Dün itibarıyla yalanlanmayan tapelere göre MİT’e çalışan Tarık Ümit; Kürt işadamları Savaş Buldan ve Behçet Cantürk ile Fevzi Aslan’ın da dahil olduğu isimlerin nasıl öldürüldüğüne ilişkin detayları anlatıyor. MİT’in gönderdiği görüşme dökümlerine göre, eski MİT Kontr Terör Dairesi Başkanı Mehmet Eymür‘le konuşan Tarık Ümit, Mehmet Ağar‘ın “hangi saatte olursa olsun Tarık Ümit aradığı zaman bağlayacaksınız” talimatı verdiğini anlatıyor. Aynı konuşmada Tarık Ümit, Fevzi Aslan cinayetini “O konu halloldu” diyerek haber verince Ağar’ın “Çok memnun oldum gözlerinden öperim” diye karşılık verdiğini söylüyor. Tape dosyasına göre Tarık Ümit, Savaş Buldan’ın da üç asker ve üç polis olmak üzere aynı çete tarafından öldürüldüğünü, Yeşil kod adlı Mahmut Yıldırım‘ın MİT’te sorgulanırken kaburgalarının kırıldığını anlatıyor. Korkut Eken’in kendisinden sürekli para istemesinden yakınan Tarık Ümit, öldürülen kişilerin üzerinden çıkan paraların nasıl paylaşıldığını da anlatılıyor. Kendisinden yıllardır haber alınamayan Tarık Ümit, Susurluk çetesinin hedefinde gazeteci Mehmet Ali Birand‘ın da olduğunu, ancak sonradan vazgeçildiğini belirtiyor.

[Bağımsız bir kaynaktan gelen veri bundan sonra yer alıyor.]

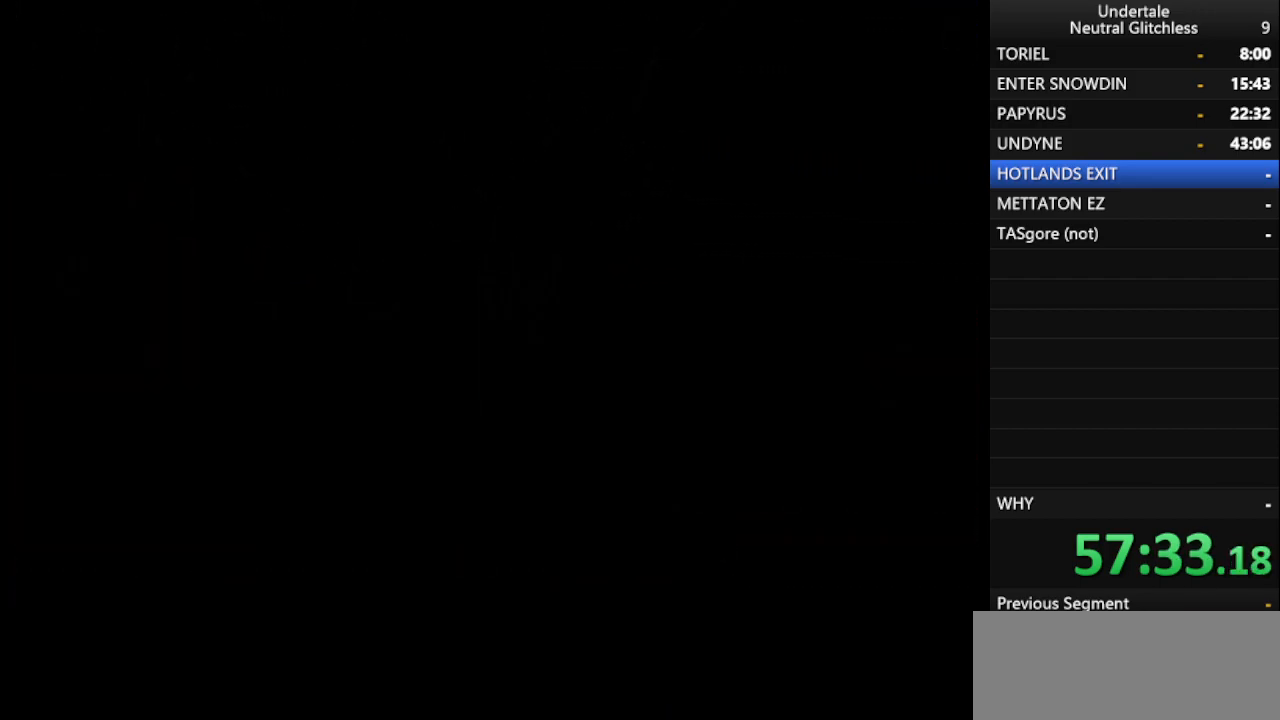
{"keys": ["right"], "events": []}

Çiller’i kollayan komisyon başkanı
20- Çeyrek yüzyıla yaklaşan süreçte açıklamaları ve talimatları tartışılan, ekibinden bazı isimler gecikerek de olsa sanık sandalyesine oturtulan Tansu Çiller’in “şüpheli” olarak ifadesine başvuruldu mu?

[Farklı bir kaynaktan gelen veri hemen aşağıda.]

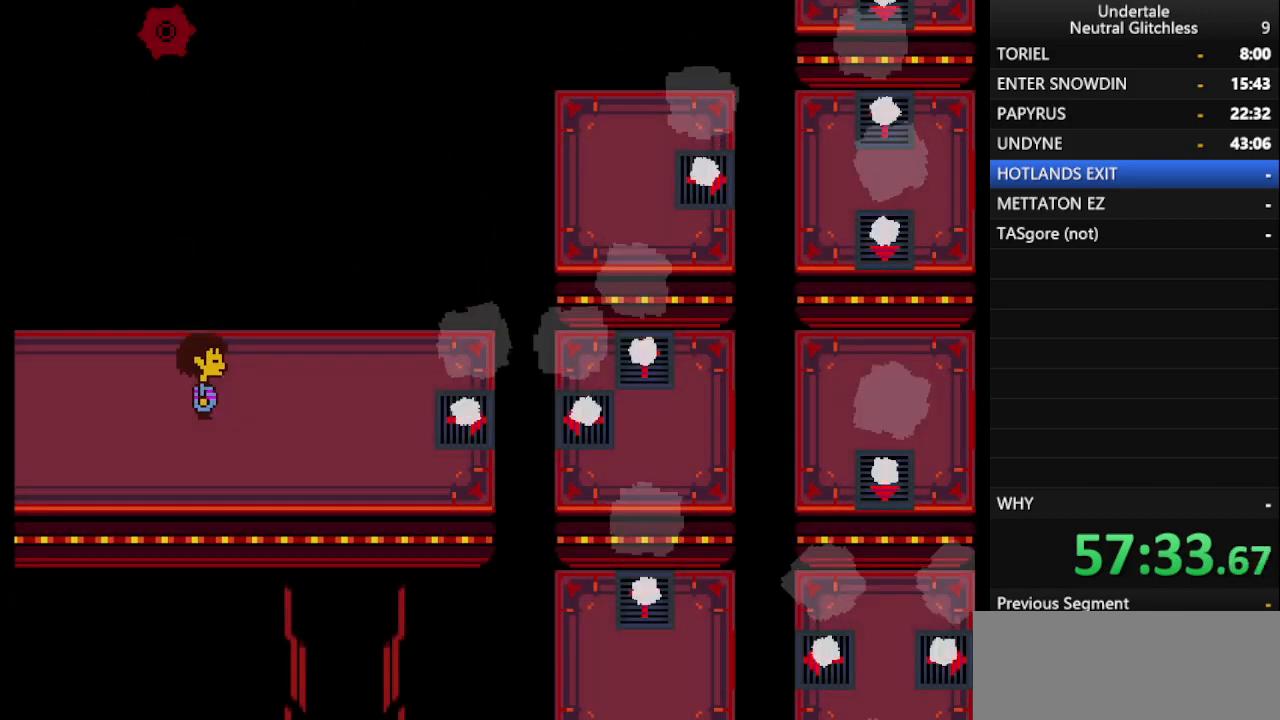
{"keys": ["right"], "events": []}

Hayır! Savcılık ifadesi bir yana, TBMM Darbe ve Muhtıraları Araştırma Komisyonu’nun bazı üyeleri Topal cinayeti konusuna ilişkin sorular yöneltirken araya giren Komisyon Başkanı AKP’liNimet Baş, tutanaklara göre, “Çok fazla milletvekilimiz soru sormak istiyor… Eksik kalan hususlar olursa yazılı olarak versin” diyerek konuyı kapatıyor. Tutanaklara göre, Nimet Baş, komisyon görüşmesini kapatırken, “kadın başbakan” olarak “bedel ödetildiğini” öne sürdüğü Çiller sayesinde “Türkiye’de kız çocuklarının başbakan olma hayalleri kurabildiğini” anlatıyor!